= What to produce =
Go through the entries one line at a time, and gather every line that has the word "nguyên".

= Entries shown =
--------

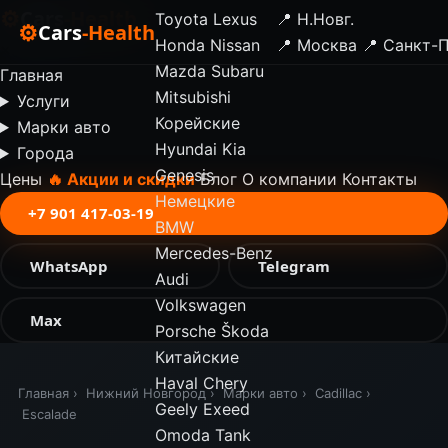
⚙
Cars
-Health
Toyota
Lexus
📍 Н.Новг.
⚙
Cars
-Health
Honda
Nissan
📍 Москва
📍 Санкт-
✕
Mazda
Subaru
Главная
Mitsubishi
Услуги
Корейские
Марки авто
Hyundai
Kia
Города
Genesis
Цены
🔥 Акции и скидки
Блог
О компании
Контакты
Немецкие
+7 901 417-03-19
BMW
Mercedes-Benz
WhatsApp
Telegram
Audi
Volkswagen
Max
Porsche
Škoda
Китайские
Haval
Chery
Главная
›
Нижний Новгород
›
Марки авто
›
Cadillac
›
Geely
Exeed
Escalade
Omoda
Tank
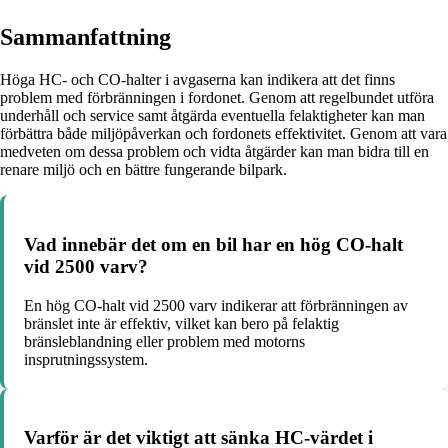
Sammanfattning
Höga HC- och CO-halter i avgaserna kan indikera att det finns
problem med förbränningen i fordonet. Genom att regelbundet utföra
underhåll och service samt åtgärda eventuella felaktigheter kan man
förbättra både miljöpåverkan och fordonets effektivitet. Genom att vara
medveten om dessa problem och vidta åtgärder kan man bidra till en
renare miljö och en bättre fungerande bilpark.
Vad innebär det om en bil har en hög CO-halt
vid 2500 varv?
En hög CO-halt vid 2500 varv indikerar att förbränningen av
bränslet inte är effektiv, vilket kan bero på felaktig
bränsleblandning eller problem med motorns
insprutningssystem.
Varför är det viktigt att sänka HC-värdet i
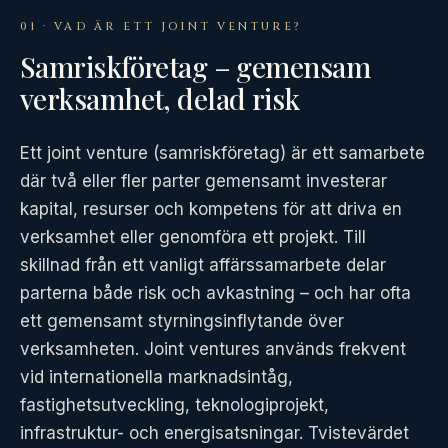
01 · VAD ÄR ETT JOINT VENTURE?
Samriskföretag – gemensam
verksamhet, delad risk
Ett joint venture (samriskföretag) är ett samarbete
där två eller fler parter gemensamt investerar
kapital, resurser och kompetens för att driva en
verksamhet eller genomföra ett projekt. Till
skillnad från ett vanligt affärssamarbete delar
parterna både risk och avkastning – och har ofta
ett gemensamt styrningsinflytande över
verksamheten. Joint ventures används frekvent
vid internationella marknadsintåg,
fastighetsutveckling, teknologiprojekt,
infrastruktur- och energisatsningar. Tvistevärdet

--------

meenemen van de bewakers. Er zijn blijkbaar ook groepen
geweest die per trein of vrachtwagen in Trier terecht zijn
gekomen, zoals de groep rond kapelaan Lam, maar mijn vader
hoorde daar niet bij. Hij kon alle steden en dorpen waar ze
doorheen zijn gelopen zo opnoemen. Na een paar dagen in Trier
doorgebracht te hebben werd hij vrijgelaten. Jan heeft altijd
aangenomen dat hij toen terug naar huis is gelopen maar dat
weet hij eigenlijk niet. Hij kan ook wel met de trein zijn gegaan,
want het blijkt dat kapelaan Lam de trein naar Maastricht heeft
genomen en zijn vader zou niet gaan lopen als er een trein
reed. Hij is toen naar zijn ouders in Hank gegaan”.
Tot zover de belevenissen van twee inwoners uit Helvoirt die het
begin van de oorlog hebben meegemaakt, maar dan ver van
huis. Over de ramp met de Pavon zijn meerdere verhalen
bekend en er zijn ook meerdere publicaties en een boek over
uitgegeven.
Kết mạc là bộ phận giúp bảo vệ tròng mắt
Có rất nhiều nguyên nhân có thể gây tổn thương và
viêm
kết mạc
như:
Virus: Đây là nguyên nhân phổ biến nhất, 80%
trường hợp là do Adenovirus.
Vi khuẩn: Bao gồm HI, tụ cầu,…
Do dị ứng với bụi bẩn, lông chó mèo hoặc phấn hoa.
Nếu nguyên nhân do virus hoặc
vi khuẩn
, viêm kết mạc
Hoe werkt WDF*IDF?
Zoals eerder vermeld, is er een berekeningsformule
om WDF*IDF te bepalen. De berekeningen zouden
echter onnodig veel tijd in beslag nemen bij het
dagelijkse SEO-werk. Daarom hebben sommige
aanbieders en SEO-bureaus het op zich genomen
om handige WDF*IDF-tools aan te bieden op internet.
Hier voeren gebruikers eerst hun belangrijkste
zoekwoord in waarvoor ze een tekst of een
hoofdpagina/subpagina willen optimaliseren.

--------

= Reply to the task =
Có rất nhiều nguyên nhân có thể gây tổn thương và
Virus: Đây là nguyên nhân phổ biến nhất, 80%
Nếu nguyên nhân do virus hoặc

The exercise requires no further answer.